→ Task description: Only the stretch of the listing below that runs from the line with "doi:10.1093/rheumatology/keab403" through the line with "Methods. A retrospective" is to be printed, exactly and with both ends.

→ Records for this exercise:
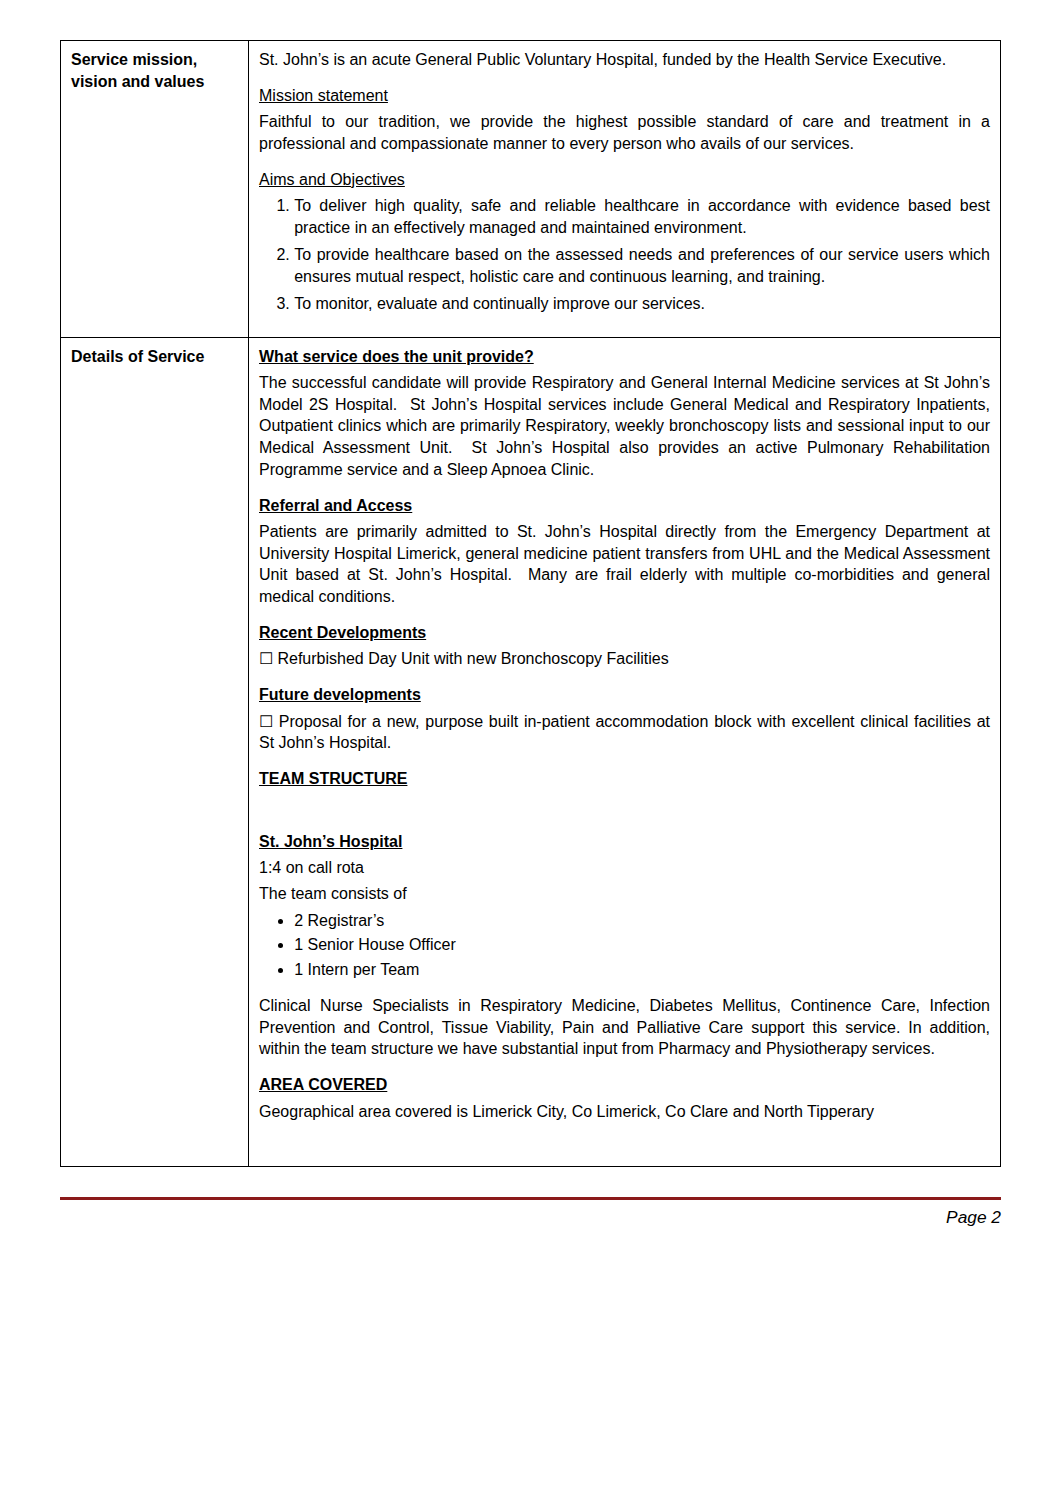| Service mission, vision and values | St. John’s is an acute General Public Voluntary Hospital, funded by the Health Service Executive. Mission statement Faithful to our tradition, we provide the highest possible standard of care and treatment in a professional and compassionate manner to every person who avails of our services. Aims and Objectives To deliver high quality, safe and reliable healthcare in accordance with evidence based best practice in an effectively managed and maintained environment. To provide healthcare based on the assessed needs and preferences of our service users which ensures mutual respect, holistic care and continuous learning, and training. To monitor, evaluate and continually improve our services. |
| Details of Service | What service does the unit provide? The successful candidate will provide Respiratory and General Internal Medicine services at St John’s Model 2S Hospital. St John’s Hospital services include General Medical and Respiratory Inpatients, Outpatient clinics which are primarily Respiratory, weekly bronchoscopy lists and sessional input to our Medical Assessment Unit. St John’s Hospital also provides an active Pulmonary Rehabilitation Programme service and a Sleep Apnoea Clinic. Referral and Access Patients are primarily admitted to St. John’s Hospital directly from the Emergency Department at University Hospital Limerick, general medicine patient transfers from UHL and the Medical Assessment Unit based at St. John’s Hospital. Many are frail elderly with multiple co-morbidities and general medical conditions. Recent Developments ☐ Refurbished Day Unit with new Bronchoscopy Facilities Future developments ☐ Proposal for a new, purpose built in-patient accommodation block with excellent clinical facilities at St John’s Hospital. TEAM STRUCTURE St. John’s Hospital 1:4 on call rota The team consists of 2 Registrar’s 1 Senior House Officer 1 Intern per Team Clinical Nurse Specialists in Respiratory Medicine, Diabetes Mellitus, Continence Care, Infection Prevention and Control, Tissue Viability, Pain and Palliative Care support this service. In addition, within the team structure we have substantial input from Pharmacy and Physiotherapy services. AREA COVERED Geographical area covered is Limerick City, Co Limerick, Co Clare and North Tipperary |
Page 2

==

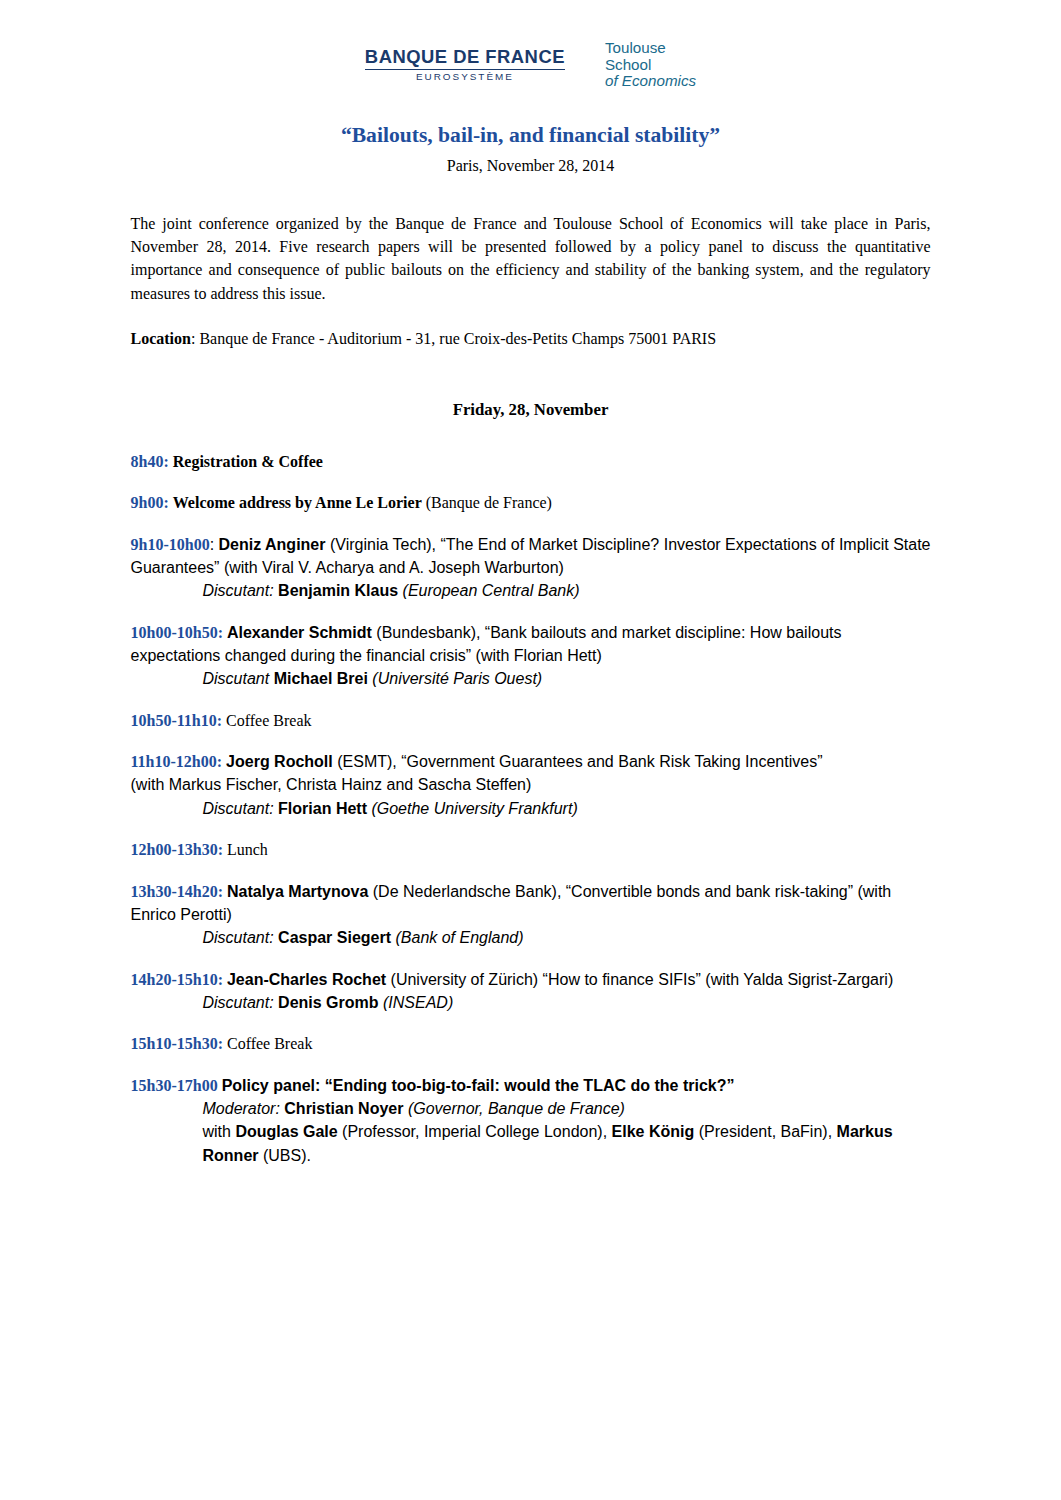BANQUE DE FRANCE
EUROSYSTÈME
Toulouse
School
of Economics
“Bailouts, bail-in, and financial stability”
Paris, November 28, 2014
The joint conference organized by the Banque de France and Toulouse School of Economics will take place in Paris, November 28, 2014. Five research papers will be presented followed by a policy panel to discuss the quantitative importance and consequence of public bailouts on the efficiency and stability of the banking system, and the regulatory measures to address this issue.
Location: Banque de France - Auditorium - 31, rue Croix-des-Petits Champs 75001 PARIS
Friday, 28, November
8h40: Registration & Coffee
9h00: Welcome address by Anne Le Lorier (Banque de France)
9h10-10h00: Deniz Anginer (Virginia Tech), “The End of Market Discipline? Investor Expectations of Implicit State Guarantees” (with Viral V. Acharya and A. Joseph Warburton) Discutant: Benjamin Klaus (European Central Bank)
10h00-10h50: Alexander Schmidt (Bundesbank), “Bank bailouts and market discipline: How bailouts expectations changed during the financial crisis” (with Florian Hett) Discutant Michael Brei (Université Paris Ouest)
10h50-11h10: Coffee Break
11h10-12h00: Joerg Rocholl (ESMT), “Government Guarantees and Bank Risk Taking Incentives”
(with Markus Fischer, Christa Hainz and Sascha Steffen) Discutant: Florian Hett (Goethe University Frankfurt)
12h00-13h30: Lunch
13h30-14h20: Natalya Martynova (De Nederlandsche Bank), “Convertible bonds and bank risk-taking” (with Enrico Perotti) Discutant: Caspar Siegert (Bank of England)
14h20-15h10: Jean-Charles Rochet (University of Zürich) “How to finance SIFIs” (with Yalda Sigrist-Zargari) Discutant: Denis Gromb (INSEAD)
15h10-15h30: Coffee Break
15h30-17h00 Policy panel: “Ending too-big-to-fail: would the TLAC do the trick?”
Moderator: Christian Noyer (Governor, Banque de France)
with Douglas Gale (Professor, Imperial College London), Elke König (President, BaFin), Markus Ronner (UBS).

--

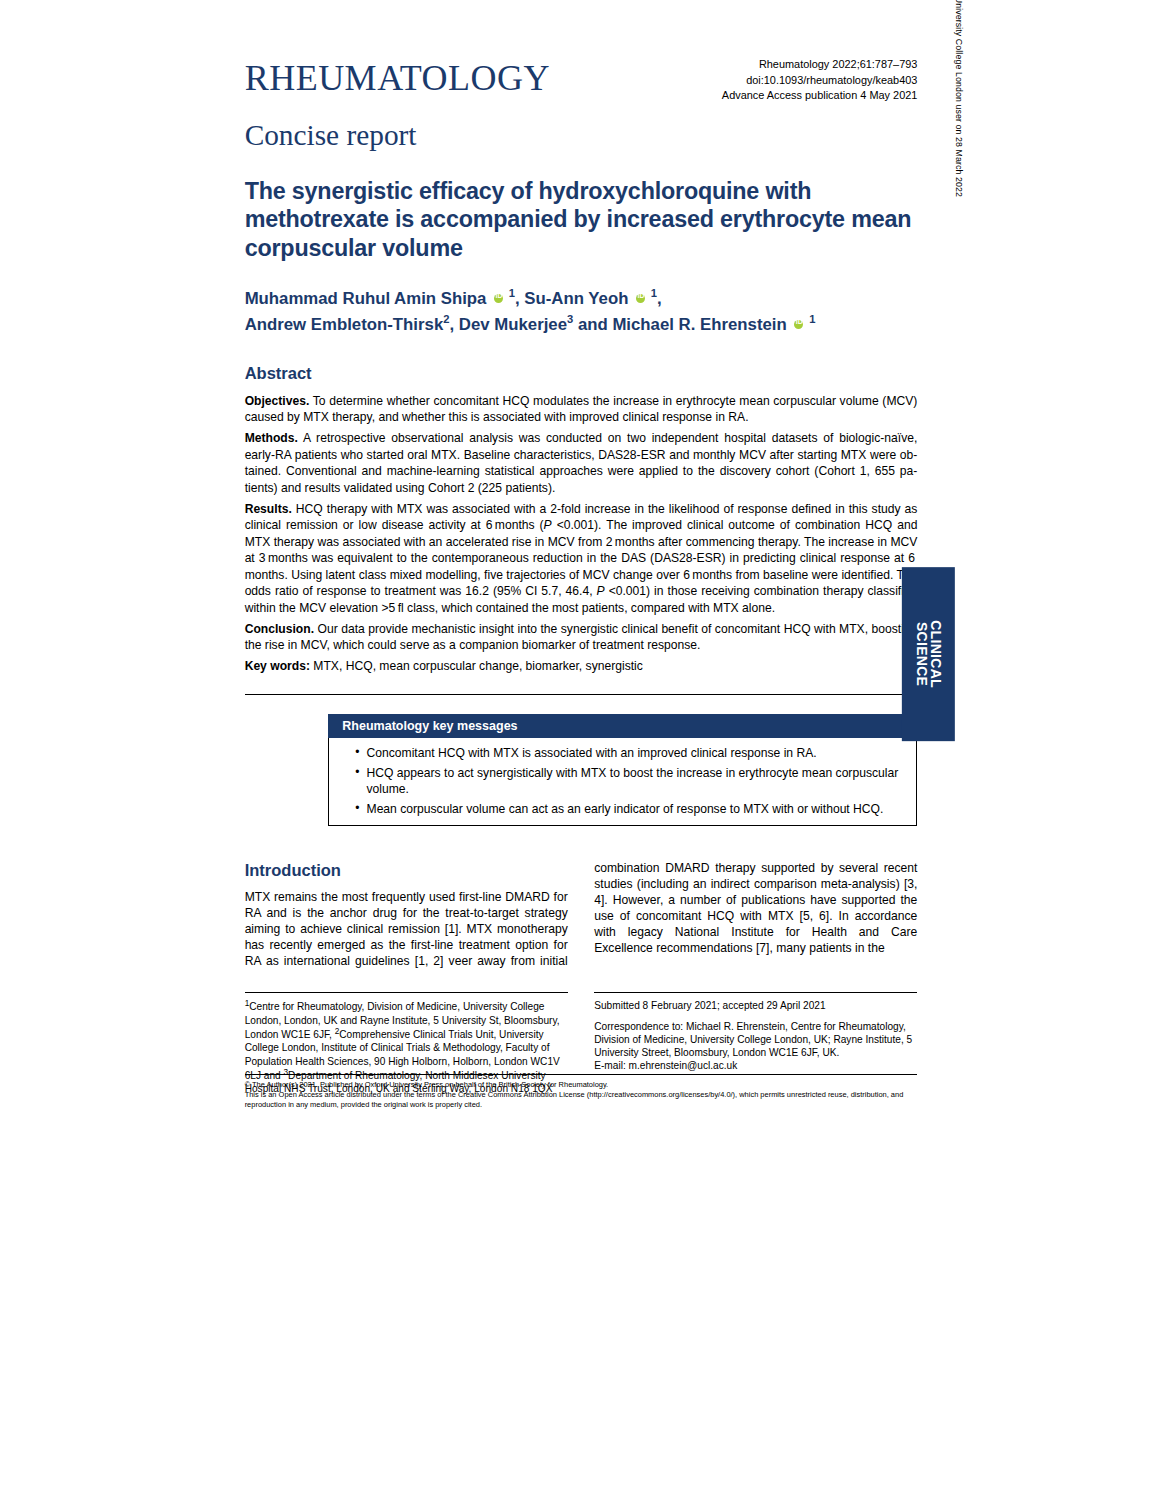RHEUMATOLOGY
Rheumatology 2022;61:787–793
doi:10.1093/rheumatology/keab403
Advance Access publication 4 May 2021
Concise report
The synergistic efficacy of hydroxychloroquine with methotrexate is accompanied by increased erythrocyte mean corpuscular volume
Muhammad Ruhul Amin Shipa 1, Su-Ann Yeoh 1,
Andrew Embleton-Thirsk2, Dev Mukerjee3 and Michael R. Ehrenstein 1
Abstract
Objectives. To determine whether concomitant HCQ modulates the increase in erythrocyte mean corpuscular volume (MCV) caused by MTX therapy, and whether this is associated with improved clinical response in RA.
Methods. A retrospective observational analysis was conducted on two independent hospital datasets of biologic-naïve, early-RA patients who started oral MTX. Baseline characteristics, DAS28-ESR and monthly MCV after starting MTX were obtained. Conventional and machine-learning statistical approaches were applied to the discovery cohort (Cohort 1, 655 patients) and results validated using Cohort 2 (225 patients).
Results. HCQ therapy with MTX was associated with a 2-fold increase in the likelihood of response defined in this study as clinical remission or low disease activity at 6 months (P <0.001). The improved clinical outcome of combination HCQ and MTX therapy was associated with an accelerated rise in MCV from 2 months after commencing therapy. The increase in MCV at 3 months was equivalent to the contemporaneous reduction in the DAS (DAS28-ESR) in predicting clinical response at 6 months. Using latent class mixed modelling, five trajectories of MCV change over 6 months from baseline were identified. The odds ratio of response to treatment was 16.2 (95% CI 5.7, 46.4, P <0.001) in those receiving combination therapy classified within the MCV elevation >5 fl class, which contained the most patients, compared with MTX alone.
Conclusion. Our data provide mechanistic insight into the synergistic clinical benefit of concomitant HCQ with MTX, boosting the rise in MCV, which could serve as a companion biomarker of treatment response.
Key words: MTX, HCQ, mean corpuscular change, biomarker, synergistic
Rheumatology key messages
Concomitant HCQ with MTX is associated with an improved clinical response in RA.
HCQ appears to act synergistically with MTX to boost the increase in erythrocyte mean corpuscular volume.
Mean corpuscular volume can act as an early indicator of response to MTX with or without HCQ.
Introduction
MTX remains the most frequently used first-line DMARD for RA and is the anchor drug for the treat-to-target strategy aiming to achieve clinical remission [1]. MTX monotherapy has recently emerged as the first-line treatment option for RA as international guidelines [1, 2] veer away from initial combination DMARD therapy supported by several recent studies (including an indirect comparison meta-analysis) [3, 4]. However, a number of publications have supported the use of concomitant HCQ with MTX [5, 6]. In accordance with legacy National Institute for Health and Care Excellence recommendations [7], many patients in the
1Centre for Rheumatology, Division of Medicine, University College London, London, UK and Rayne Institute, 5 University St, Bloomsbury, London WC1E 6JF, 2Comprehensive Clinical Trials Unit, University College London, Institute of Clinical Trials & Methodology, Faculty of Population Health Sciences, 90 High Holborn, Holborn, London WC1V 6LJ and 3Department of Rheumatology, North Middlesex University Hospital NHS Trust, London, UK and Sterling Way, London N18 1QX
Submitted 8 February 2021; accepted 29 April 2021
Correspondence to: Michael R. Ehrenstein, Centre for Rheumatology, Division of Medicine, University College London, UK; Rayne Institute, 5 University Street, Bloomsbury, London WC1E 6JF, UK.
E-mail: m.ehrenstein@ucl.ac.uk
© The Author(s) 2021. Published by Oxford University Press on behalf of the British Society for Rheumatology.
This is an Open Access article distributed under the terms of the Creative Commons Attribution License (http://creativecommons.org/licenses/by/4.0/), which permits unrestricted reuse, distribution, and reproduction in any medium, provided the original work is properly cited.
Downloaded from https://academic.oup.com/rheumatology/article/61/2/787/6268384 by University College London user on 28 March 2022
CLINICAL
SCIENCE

→ Response to this task:
doi:10.1093/rheumatology/keab403
Advance Access publication 4 May 2021
Concise report
The synergistic efficacy of hydroxychloroquine with methotrexate is accompanied by increased erythrocyte mean corpuscular volume
Muhammad Ruhul Amin Shipa 1, Su-Ann Yeoh 1,
Andrew Embleton-Thirsk2, Dev Mukerjee3 and Michael R. Ehrenstein 1
Abstract
Objectives. To determine whether concomitant HCQ modulates the increase in erythrocyte mean corpuscular volume (MCV) caused by MTX therapy, and whether this is associated with improved clinical response in RA.
Methods. A retrospective observational analysis was conducted on two independent hospital datasets of biologic-naïve, early-RA patients who started oral MTX. Baseline characteristics, DAS28-ESR and monthly MCV after starting MTX were obtained. Conventional and machine-learning statistical approaches were applied to the discovery cohort (Cohort 1, 655 patients) and results validated using Cohort 2 (225 patients).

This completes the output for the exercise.